Materials provided:
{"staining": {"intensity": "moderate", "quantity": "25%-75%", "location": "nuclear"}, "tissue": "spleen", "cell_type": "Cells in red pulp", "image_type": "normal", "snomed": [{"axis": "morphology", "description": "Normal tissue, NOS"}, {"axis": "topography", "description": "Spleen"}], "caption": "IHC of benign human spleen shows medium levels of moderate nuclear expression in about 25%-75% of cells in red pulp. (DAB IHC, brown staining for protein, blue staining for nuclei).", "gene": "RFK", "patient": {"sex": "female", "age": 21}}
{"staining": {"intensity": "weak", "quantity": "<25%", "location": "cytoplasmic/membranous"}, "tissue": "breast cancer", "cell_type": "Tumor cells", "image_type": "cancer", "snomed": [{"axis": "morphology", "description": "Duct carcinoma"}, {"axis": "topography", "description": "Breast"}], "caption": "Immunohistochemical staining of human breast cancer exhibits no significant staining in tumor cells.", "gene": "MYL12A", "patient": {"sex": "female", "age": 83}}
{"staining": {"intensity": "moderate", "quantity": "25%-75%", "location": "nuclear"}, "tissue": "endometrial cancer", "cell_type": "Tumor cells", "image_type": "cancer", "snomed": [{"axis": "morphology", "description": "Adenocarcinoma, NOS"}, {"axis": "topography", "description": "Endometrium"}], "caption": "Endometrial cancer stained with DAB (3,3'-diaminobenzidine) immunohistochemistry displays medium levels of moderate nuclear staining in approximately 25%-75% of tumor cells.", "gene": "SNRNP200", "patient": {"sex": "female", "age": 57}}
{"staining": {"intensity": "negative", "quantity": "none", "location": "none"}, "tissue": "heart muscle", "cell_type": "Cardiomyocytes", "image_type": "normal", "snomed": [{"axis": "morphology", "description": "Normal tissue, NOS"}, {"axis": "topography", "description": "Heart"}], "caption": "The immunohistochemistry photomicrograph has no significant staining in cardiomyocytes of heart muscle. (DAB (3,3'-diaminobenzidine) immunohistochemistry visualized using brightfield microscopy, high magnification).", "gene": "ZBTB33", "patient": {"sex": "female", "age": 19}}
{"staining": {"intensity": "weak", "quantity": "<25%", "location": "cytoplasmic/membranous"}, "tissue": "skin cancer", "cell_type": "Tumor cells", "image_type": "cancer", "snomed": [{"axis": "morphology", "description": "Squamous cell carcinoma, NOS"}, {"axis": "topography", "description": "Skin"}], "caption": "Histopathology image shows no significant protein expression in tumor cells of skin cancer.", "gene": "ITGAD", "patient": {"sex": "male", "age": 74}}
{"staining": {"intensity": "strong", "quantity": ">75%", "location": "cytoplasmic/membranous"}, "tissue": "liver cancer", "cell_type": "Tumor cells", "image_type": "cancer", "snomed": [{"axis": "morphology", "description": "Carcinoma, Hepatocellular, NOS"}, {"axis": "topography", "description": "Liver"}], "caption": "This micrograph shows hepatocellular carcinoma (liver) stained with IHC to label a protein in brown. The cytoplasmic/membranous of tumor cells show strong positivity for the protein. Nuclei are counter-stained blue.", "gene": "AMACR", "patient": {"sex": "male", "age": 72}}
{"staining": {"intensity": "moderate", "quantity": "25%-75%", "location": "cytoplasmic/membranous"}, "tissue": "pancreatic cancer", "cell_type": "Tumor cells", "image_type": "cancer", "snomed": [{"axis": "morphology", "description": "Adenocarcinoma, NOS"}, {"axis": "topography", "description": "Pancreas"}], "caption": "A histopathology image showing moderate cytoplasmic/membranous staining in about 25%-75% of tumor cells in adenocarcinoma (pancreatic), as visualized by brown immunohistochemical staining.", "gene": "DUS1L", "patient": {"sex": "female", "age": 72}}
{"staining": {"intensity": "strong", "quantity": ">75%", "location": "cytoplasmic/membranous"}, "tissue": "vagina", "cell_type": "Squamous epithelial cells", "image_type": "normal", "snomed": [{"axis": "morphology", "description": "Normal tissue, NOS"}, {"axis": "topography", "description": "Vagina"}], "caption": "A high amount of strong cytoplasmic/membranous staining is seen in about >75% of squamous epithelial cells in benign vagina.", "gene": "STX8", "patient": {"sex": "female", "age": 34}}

What to work on: Above are the records; retype them all without a single difference.

Output below:
{"staining": {"intensity": "moderate", "quantity": "25%-75%", "location": "nuclear"}, "tissue": "spleen", "cell_type": "Cells in red pulp", "image_type": "normal", "snomed": [{"axis": "morphology", "description": "Normal tissue, NOS"}, {"axis": "topography", "description": "Spleen"}], "caption": "IHC of benign human spleen shows medium levels of moderate nuclear expression in about 25%-75% of cells in red pulp. (DAB IHC, brown staining for protein, blue staining for nuclei).", "gene": "RFK", "patient": {"sex": "female", "age": 21}}
{"staining": {"intensity": "weak", "quantity": "<25%", "location": "cytoplasmic/membranous"}, "tissue": "breast cancer", "cell_type": "Tumor cells", "image_type": "cancer", "snomed": [{"axis": "morphology", "description": "Duct carcinoma"}, {"axis": "topography", "description": "Breast"}], "caption": "Immunohistochemical staining of human breast cancer exhibits no significant staining in tumor cells.", "gene": "MYL12A", "patient": {"sex": "female", "age": 83}}
{"staining": {"intensity": "moderate", "quantity": "25%-75%", "location": "nuclear"}, "tissue": "endometrial cancer", "cell_type": "Tumor cells", "image_type": "cancer", "snomed": [{"axis": "morphology", "description": "Adenocarcinoma, NOS"}, {"axis": "topography", "description": "Endometrium"}], "caption": "Endometrial cancer stained with DAB (3,3'-diaminobenzidine) immunohistochemistry displays medium levels of moderate nuclear staining in approximately 25%-75% of tumor cells.", "gene": "SNRNP200", "patient": {"sex": "female", "age": 57}}
{"staining": {"intensity": "negative", "quantity": "none", "location": "none"}, "tissue": "heart muscle", "cell_type": "Cardiomyocytes", "image_type": "normal", "snomed": [{"axis": "morphology", "description": "Normal tissue, NOS"}, {"axis": "topography", "description": "Heart"}], "caption": "The immunohistochemistry photomicrograph has no significant staining in cardiomyocytes of heart muscle. (DAB (3,3'-diaminobenzidine) immunohistochemistry visualized using brightfield microscopy, high magnification).", "gene": "ZBTB33", "patient": {"sex": "female", "age": 19}}
{"staining": {"intensity": "weak", "quantity": "<25%", "location": "cytoplasmic/membranous"}, "tissue": "skin cancer", "cell_type": "Tumor cells", "image_type": "cancer", "snomed": [{"axis": "morphology", "description": "Squamous cell carcinoma, NOS"}, {"axis": "topography", "description": "Skin"}], "caption": "Histopathology image shows no significant protein expression in tumor cells of skin cancer.", "gene": "ITGAD", "patient": {"sex": "male", "age": 74}}
{"staining": {"intensity": "strong", "quantity": ">75%", "location": "cytoplasmic/membranous"}, "tissue": "liver cancer", "cell_type": "Tumor cells", "image_type": "cancer", "snomed": [{"axis": "morphology", "description": "Carcinoma, Hepatocellular, NOS"}, {"axis": "topography", "description": "Liver"}], "caption": "This micrograph shows hepatocellular carcinoma (liver) stained with IHC to label a protein in brown. The cytoplasmic/membranous of tumor cells show strong positivity for the protein. Nuclei are counter-stained blue.", "gene": "AMACR", "patient": {"sex": "male", "age": 72}}
{"staining": {"intensity": "moderate", "quantity": "25%-75%", "location": "cytoplasmic/membranous"}, "tissue": "pancreatic cancer", "cell_type": "Tumor cells", "image_type": "cancer", "snomed": [{"axis": "morphology", "description": "Adenocarcinoma, NOS"}, {"axis": "topography", "description": "Pancreas"}], "caption": "A histopathology image showing moderate cytoplasmic/membranous staining in about 25%-75% of tumor cells in adenocarcinoma (pancreatic), as visualized by brown immunohistochemical staining.", "gene": "DUS1L", "patient": {"sex": "female", "age": 72}}
{"staining": {"intensity": "strong", "quantity": ">75%", "location": "cytoplasmic/membranous"}, "tissue": "vagina", "cell_type": "Squamous epithelial cells", "image_type": "normal", "snomed": [{"axis": "morphology", "description": "Normal tissue, NOS"}, {"axis": "topography", "description": "Vagina"}], "caption": "A high amount of strong cytoplasmic/membranous staining is seen in about >75% of squamous epithelial cells in benign vagina.", "gene": "STX8", "patient": {"sex": "female", "age": 34}}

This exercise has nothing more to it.